#### Exercise requirements
Please edit the items from the very first line through the line containing "Mt. Asama Postcard", replacing "HOW TO CITE" with "CITE AS" and keeping everything else unchanged. Give back only those lines.
= = = = =
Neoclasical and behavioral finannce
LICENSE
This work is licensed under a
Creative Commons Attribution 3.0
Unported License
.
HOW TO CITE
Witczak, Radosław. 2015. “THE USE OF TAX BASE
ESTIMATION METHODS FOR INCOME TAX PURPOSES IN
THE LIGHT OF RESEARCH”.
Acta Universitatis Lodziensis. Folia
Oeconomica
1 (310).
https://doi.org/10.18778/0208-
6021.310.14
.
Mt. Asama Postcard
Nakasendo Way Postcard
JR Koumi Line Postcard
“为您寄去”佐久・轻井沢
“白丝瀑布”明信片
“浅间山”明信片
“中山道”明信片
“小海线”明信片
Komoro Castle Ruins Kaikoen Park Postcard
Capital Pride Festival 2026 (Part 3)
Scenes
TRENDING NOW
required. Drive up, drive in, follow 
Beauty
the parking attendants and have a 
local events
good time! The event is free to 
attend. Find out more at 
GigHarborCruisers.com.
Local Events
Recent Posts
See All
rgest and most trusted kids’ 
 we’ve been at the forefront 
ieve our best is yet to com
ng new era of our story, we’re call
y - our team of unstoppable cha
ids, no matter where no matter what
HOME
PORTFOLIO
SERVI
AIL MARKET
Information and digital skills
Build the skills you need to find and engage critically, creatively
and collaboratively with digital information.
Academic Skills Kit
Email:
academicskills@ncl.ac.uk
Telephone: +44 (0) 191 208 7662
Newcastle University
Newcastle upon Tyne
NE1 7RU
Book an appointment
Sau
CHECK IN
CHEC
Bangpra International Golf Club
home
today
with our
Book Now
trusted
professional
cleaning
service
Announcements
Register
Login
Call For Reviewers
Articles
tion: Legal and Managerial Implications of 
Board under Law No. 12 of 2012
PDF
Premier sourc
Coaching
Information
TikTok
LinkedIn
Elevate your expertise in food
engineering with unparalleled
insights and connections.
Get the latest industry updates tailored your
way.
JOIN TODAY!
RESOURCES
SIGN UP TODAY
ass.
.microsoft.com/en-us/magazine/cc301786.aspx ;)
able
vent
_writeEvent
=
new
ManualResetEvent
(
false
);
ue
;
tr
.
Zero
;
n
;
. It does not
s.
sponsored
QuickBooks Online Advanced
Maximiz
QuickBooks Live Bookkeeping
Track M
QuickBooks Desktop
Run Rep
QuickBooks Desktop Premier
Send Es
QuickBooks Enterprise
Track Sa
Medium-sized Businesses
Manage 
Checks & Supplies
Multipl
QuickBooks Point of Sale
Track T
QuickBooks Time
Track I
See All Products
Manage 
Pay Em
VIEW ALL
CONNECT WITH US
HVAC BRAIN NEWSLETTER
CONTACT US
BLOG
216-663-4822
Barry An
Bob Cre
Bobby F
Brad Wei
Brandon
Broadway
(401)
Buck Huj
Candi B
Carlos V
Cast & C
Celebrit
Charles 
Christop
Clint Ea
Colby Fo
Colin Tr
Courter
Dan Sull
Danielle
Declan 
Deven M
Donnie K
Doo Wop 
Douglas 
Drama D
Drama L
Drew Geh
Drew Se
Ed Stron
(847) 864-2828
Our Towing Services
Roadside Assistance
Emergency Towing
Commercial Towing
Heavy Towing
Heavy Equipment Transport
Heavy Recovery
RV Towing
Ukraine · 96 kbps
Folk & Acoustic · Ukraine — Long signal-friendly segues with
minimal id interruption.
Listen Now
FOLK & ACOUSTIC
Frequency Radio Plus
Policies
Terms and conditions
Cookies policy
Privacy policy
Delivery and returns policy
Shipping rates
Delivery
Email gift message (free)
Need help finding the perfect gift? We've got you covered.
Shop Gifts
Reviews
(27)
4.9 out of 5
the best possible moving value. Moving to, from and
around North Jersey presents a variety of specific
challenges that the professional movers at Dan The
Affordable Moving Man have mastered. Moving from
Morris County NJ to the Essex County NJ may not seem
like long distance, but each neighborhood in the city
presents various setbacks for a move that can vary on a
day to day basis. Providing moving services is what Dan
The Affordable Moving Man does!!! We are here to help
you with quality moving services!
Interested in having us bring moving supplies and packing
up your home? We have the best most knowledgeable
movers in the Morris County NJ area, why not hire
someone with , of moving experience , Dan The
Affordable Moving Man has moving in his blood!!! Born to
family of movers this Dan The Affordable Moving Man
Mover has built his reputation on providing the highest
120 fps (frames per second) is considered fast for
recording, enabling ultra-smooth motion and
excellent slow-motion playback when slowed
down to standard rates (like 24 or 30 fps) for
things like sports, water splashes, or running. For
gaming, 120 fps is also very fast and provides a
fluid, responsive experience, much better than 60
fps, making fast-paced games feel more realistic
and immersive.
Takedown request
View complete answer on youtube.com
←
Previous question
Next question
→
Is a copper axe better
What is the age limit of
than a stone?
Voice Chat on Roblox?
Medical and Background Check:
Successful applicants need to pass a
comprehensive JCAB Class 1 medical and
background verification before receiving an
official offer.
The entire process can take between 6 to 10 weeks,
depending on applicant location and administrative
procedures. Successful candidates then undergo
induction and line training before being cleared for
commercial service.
= = = = =
#### Solved exercise
Neoclasical and behavioral finannce
LICENSE
This work is licensed under a
Creative Commons Attribution 3.0
Unported License
.
CITE AS
Witczak, Radosław. 2015. “THE USE OF TAX BASE
ESTIMATION METHODS FOR INCOME TAX PURPOSES IN
THE LIGHT OF RESEARCH”.
Acta Universitatis Lodziensis. Folia
Oeconomica
1 (310).
https://doi.org/10.18778/0208-
6021.310.14
.
Mt. Asama Postcard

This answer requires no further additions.